__PASSAGE FOR REVIEW__

....

Let’s us show how we can program the audio device using C instead of direct assembly. We can declare pointers to the various registers and use those to read and write them. Here, we will use a structure definition for our code to be more readable and manageable. The following structure definition can be used to access the various registers:

 

struct audio_t {

      volatile unsigned int control;

      volatile unsigned char rarc;

      volatile unsigned char ralc;

      volatile unsigned char wsrc;

      volatile unsigned char wslc;

      volatile unsigned int ldata;

      volatile unsigned int rdata;

};

 

struct audio_t *const audiop = ((struct audio_t *)0xff203040);

 

The control register and the FIFO access registers are all defined as unsigned integers which we know map to words (32b) in our system. We define the fifospace fields separately using char fields instead of  a  single int. Since our CPU is little endian, the first byte corresponds to rarc and the last to walc.

....

__GIVEN INFORMATION__
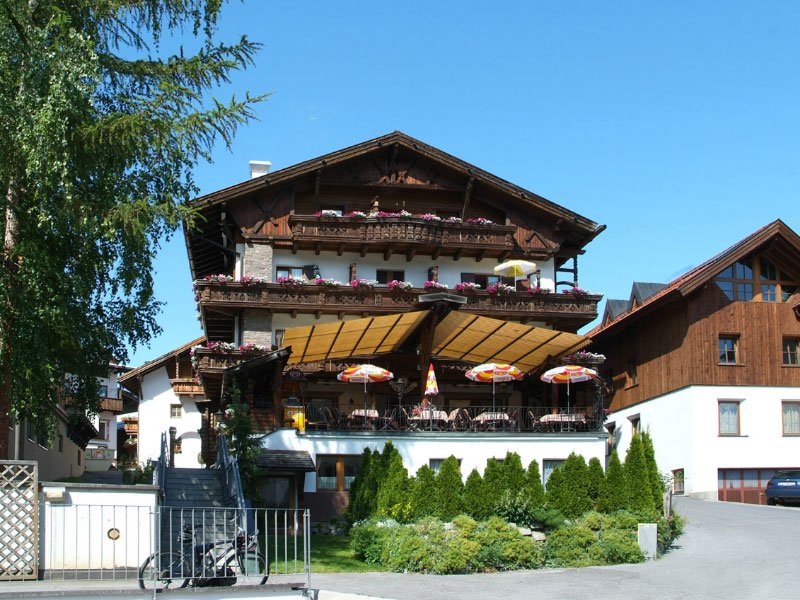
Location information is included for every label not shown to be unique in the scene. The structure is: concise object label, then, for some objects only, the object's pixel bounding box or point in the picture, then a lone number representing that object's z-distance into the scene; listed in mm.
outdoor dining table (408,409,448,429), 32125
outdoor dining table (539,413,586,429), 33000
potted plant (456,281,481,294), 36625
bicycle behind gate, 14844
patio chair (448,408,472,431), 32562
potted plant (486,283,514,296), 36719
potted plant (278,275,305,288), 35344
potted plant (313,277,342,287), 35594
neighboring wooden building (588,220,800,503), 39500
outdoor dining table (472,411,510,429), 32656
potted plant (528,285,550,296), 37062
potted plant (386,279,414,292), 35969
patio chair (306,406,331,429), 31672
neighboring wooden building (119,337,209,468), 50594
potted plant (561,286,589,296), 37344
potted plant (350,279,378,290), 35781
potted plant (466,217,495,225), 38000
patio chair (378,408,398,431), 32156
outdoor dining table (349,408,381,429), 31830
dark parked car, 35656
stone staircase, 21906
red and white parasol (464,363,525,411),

....

__PROBLEMS TO WORK ON__
1. In the audio-device passage, what memory address is assigned to the audiop pointer?
2. Rewrite the audio-device passage from "volatile unsigned int ldata;" to "last to walc.", replacing "fifospace fields" with "FIFO space fields".
The entries have no part in this work.

__ANSWERS FOR THIS EXERCISE__
1. 0xff203040

2.
volatile unsigned int ldata;

      volatile unsigned int rdata;

};

 

struct audio_t *const audiop = ((struct audio_t *)0xff203040);

 

The control register and the FIFO access registers are all defined as unsigned integers which we know map to words (32b) in our system. We define the FIFO space fields separately using char fields instead of  a  single int. Since our CPU is little endian, the first byte corresponds to rarc and the last to walc.